Friday, September 26, 2008

Family values -- even for singletons


Lately, we’ve seen and read a lot about strengthening marriages and families, especially on popular, “high ratings” shows like Dr. Phil.

At lot of the advice maintains that marriage creates a bonded couple that is more than the sum of its two parts. And there is plenty of material, as in the recently rewritten book “Love & Economics: Why It Takes a Family to Raise a Village” by Jennifer Roback Morse (reviewed yesterday on my books blog) that convincingly demonstrates that marriage is essential to raising children who can become productive and morally accountable adults, with a proper perspective on “self-interest.” Morse talks about the basic process of child socialization in the family as a natural given, but, still, marriage is a socially institution, manmade, to attach men to the children they father, but, moreover, to being able to support other people in the family and community in a much broader context.

On the other hand, there is now (and has been for a few decades) a substantial population of singles who, individually at least, live productive and expressive lives without the socialization and emotional commitment (and support, which often amounts to pampering) of marriage. As I’ve often written, there is a lot of cultural tension among people with different mindsets as to individual expression and family commitment. There is a general impression that successful singles compete with people with family obligations, and exert an influence that tends to de-incentivize and destabilize other families.

Yet, probably fifteen years ago, about the time that Clinton took office, we generally imagined marriage and children as a private choice, even if we insisted that people take responsibility for the children they actually have individually.

During the past several years, especially in a time where external problems make family cohesion a more critical survival issue for everyone, it has come to become apparent that stable families are “everyone’s business.”

Morse, in her book, took aim at people who resist allowing others to become close to them except on their own terms. She talks about some family relationships as not chosen and expected of everyone. She characterized loners or people who insist on their own agendas in life as “difficult to deal with.” It’s possible she was referring mainly to people already married who do not remain loyal to their marital obligations when their partners become less than “perfect”, but it seems as thought she could be referring to everyone who resists social receptiveness to others.
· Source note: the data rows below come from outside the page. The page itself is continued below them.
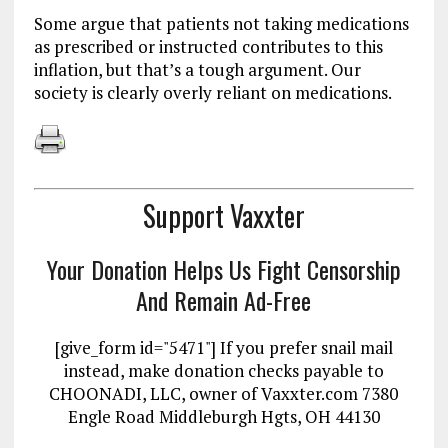
Some argue that patients not taking medications
as prescribed or instructed contributes to this
inflation, but that’s a tough argument. Our
society is clearly overly reliant on medications.
Support Vaxxter
Your Donation Helps Us Fight Censorship
And Remain Ad-Free
[give_form id="5471"] If you prefer snail mail
instead, make donation checks payable to
CHOONADI, LLC, owner of Vaxxter.com 7380
Engle Road Middleburgh Hgts, OH 44130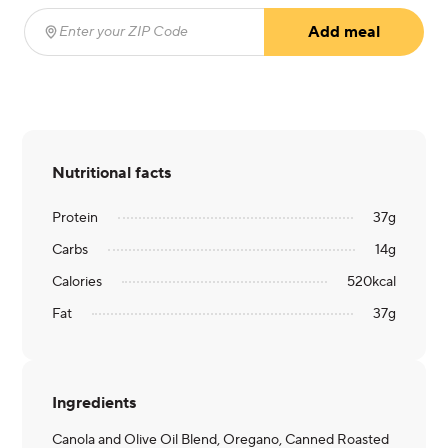
Add meal
Enter your ZIP Code
(required)
Nutritional facts
Protein
37
g
Carbs
14
g
Calories
520
kcal
Fat
37
g
Ingredients
Canola and Olive Oil Blend, Oregano, Canned Roasted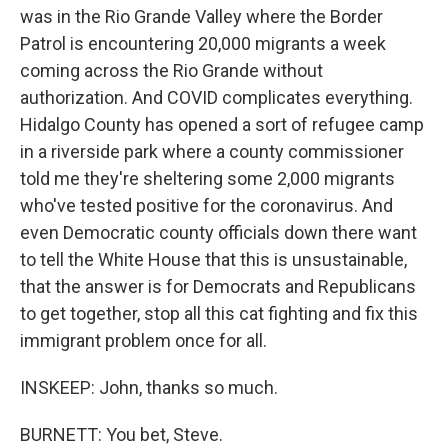
was in the Rio Grande Valley where the Border
Patrol is encountering 20,000 migrants a week
coming across the Rio Grande without
authorization. And COVID complicates everything.
Hidalgo County has opened a sort of refugee camp
in a riverside park where a county commissioner
told me they're sheltering some 2,000 migrants
who've tested positive for the coronavirus. And
even Democratic county officials down there want
to tell the White House that this is unsustainable,
that the answer is for Democrats and Republicans
to get together, stop all this cat fighting and fix this
immigrant problem once for all.
INSKEEP: John, thanks so much.
BURNETT: You bet, Steve.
It seems as though she is suggesting that everyone, even if not specifically in a marital relationship with children (I suppose that could apply to same-sex couples) accept the idea of belonging to a Family, and the Family, as an entity, is more than the sum of the individuals who make it up. That arrangement protects some individual members (such as the elderly and disabled) from the competitiveness of hyper-individualism. It also, in theory, gives marital sexual intercourse a lot of power over other family members, even adult children until they marry themselves and set up their own families. If that were enforced, the legal and social ramifications could be considerable.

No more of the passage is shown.